## THE PROBLEM
Quote the entire Psalm 101 blog post below, including its two comments, word for word.

## SOURCE TEXT
◇ ◇ ◇ ◇ ◇

The first part of Psalm 101:2 says, "I will behave myself wisely in a perfect way..." At times, we have to walk "in a perfect way" even when we don't feel "perfect." However, if I put off the "old man" and wear the armor God has given me then I will begin to"...walk within my house with a perfect heart."


If you study the rest of Psalm 101, you will find practical ways to help in putting off the old man. Such as, verse 3, "I will set no wicked thing before my eye..." How often do I think, "I'm so tired and frustrated I just need to sit down and unwind in front a good DVD." Is there anything wrong with watching an episode of "Green Acres" with my hubby? No! But the problem is, I put that before my eyes rather than God's Word to unwind. Maybe, if I had spent some quality time with God today, I wouldn't have felt so comfortable in the "old man" and I wouldn't feel the need to unwind so often. Then, I would be able to truly enjoy spending time with my husband and the folks of Hooterville (the hick town on "Green Acres" for those who've never seen it.) instead of staring blankly at a screen until I fall asleep leaving my hubby to keep himself company.


With God's help, I am going to put off the old man and live tomorrow dressed properly in the armor God has given me.

Forgive me for making one more comparison, but...

Most of the time my clothing is uncomfortable due to the fact that there is too much of me in it. And whenever my Christian armor gets uncomfortable, it's because I'm being selfish and I have too much of me in it. It's time to go on a diet spiritually and live for God and my family. Maybe, in time, my armor won't be so uncomfortable after all!

2 comments:

JTR said...

Good thoughts. I can identify with many of the same thoughts you had as ones I have been having of late. Someone posted on FB something about not talking (I think they said tooting your horn) about your ministry if you didn't have your fmaily as your first ministry - that hit home with me too. As did many of your words. Thanks for posting!

Deborah said...

Such good timing...I needed to read this at exactly when I did....or I may have been like a shook up Pepsi bottle. It's very hard to lose it when you're under conviction! Thanks!

◇ ◇ ◇ ◇ ◇

Extracted data entries

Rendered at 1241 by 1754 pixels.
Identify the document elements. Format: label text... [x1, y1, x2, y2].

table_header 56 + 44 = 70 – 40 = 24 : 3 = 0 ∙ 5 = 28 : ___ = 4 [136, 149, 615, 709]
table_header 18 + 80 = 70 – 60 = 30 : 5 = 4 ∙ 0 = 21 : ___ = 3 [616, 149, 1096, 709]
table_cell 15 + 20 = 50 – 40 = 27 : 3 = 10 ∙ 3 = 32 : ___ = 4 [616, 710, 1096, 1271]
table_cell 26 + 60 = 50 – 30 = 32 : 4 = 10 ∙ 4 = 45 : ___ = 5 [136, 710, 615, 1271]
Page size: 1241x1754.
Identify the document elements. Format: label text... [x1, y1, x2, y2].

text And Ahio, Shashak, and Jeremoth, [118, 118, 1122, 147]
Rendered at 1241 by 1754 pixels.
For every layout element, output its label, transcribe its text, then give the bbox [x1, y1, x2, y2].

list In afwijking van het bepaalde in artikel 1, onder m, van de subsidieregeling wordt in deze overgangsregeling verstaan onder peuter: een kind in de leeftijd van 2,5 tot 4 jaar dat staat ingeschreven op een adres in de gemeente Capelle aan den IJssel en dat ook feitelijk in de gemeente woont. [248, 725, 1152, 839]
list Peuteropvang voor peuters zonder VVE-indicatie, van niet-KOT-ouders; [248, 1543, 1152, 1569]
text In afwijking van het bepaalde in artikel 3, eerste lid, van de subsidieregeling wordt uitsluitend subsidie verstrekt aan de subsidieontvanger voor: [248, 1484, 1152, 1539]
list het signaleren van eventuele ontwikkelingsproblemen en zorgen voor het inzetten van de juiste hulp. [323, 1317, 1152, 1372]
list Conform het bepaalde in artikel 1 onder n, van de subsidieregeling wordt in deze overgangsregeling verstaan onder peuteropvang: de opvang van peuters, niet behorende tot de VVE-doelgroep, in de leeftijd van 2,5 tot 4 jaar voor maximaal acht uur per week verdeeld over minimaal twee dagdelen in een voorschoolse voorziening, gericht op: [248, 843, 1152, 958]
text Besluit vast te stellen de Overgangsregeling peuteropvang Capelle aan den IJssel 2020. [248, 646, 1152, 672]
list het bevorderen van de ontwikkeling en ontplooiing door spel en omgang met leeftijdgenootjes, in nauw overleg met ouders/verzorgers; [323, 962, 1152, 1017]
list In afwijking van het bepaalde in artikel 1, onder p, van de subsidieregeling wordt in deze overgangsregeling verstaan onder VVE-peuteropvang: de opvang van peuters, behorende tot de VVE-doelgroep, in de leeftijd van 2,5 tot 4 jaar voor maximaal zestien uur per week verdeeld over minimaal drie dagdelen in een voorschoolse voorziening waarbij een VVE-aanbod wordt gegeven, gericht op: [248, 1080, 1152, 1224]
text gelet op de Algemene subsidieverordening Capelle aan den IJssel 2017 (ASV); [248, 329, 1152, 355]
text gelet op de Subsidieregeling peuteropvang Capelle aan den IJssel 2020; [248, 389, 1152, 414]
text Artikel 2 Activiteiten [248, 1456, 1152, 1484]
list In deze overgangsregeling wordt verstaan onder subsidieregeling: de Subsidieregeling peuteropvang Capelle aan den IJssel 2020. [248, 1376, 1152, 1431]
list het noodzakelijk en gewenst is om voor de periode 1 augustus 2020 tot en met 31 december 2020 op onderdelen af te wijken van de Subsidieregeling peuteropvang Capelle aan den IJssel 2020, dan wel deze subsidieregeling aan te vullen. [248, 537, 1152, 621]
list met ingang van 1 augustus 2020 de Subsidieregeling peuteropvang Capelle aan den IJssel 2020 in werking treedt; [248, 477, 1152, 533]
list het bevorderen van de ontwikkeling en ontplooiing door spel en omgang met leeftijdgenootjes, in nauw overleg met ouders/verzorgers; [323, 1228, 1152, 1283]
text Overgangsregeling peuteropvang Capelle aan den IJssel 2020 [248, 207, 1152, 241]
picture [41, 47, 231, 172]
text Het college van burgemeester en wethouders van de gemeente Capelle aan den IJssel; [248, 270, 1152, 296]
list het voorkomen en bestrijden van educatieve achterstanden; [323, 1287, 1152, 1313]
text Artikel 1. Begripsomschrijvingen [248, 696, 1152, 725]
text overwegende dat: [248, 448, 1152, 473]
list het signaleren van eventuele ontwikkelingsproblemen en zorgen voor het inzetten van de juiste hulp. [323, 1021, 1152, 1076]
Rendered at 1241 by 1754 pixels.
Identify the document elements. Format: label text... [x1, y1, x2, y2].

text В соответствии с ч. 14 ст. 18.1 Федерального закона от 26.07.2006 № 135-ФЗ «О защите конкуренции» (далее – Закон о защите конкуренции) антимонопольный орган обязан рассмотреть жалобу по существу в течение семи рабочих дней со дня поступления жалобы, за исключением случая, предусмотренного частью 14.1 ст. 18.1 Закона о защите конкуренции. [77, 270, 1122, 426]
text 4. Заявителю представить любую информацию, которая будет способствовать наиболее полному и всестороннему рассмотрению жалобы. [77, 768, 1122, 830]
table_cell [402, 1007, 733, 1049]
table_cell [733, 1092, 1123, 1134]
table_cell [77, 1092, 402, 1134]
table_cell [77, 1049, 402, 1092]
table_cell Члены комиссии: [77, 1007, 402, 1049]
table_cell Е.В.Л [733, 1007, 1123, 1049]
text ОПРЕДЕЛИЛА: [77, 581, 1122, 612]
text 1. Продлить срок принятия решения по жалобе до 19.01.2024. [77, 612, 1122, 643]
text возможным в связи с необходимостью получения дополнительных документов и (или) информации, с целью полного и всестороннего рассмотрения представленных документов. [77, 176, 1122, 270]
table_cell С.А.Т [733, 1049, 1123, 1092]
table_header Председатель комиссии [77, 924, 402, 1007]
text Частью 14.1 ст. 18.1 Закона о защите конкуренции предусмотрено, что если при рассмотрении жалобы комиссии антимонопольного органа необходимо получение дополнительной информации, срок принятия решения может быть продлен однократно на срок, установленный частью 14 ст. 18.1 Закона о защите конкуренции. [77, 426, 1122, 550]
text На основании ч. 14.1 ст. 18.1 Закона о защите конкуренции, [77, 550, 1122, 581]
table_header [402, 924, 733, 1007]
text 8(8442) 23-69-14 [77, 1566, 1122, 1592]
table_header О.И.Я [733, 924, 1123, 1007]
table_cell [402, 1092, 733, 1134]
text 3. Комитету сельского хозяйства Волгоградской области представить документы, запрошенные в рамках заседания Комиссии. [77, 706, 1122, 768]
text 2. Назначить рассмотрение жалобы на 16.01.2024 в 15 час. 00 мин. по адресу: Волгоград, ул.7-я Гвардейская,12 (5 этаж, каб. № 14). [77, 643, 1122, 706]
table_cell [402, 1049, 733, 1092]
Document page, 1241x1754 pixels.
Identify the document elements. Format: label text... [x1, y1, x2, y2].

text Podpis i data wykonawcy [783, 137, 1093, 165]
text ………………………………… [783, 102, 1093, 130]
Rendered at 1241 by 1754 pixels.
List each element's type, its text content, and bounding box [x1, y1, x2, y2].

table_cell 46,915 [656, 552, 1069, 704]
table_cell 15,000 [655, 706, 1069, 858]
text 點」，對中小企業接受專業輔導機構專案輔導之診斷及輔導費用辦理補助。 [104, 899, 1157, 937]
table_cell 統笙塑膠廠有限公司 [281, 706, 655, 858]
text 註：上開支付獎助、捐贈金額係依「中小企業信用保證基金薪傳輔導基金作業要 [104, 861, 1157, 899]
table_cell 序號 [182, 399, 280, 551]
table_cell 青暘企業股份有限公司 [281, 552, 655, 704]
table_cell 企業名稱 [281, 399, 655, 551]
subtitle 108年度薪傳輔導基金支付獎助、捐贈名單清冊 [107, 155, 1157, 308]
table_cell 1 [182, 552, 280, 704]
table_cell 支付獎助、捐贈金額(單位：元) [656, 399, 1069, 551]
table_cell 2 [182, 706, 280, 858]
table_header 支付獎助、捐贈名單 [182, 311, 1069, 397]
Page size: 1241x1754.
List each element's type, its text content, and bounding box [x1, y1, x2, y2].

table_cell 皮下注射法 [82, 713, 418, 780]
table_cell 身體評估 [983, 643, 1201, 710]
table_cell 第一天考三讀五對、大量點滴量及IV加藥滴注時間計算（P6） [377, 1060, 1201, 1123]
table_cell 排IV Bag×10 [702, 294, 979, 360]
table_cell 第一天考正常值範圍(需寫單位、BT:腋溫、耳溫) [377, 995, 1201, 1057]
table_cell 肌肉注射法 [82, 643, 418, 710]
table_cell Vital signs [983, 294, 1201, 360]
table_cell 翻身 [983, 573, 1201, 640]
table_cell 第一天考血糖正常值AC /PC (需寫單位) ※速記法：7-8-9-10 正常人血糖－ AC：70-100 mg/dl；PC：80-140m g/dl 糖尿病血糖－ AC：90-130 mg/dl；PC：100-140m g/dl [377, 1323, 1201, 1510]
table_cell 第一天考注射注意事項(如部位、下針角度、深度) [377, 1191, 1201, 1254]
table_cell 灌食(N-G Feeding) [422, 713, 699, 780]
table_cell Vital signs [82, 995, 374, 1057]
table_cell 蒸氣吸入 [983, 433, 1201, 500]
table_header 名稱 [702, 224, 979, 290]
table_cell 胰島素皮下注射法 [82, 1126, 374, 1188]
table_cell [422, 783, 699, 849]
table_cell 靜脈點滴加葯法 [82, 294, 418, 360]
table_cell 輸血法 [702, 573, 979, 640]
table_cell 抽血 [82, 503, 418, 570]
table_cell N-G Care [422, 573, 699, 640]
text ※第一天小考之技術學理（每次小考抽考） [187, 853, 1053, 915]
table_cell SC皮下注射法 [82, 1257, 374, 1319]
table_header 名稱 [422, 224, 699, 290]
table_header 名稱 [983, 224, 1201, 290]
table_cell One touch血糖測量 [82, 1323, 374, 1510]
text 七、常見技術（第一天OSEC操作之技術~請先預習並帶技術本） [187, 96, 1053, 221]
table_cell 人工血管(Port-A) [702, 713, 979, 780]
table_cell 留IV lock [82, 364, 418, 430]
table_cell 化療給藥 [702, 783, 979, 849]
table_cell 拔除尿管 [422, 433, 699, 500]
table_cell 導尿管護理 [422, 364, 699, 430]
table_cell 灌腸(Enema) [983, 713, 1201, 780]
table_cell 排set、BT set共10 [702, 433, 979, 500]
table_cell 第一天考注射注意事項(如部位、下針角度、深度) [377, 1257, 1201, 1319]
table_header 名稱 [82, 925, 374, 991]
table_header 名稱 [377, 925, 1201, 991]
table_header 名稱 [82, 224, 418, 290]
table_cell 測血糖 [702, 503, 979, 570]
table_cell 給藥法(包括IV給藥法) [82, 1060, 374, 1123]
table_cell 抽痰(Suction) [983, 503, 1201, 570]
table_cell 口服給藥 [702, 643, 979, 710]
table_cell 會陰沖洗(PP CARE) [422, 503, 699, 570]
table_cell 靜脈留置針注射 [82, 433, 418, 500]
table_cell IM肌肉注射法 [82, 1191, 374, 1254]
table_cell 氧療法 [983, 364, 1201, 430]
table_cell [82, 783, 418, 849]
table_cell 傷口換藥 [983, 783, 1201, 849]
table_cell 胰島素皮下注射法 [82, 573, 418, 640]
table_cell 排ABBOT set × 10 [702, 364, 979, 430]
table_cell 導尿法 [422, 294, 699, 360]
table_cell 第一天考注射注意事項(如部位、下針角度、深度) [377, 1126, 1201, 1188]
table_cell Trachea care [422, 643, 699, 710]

◇ ◇ ◇ ◇ ◇

## SOLUTION FOR THIS PROBLEM
The first part of Psalm 101:2 says, "I will behave myself wisely in a perfect way..." At times, we have to walk "in a perfect way" even when we don't feel "perfect." However, if I put off the "old man" and wear the armor God has given me then I will begin to"...walk within my house with a perfect heart."


If you study the rest of Psalm 101, you will find practical ways to help in putting off the old man. Such as, verse 3, "I will set no wicked thing before my eye..." How often do I think, "I'm so tired and frustrated I just need to sit down and unwind in front a good DVD." Is there anything wrong with watching an episode of "Green Acres" with my hubby? No! But the problem is, I put that before my eyes rather than God's Word to unwind. Maybe, if I had spent some quality time with God today, I wouldn't have felt so comfortable in the "old man" and I wouldn't feel the need to unwind so often. Then, I would be able to truly enjoy spending time with my husband and the folks of Hooterville (the hick town on "Green Acres" for those who've never seen it.) instead of staring blankly at a screen until I fall asleep leaving my hubby to keep himself company.


With God's help, I am going to put off the old man and live tomorrow dressed properly in the armor God has given me.

Forgive me for making one more comparison, but...

Most of the time my clothing is uncomfortable due to the fact that there is too much of me in it. And whenever my Christian armor gets uncomfortable, it's because I'm being selfish and I have too much of me in it. It's time to go on a diet spiritually and live for God and my family. Maybe, in time, my armor won't be so uncomfortable after all!

2 comments:

JTR said...

Good thoughts. I can identify with many of the same thoughts you had as ones I have been having of late. Someone posted on FB something about not talking (I think they said tooting your horn) about your ministry if you didn't have your fmaily as your first ministry - that hit home with me too. As did many of your words. Thanks for posting!

Deborah said...

Such good timing...I needed to read this at exactly when I did....or I may have been like a shook up Pepsi bottle. It's very hard to lose it when you're under conviction! Thanks!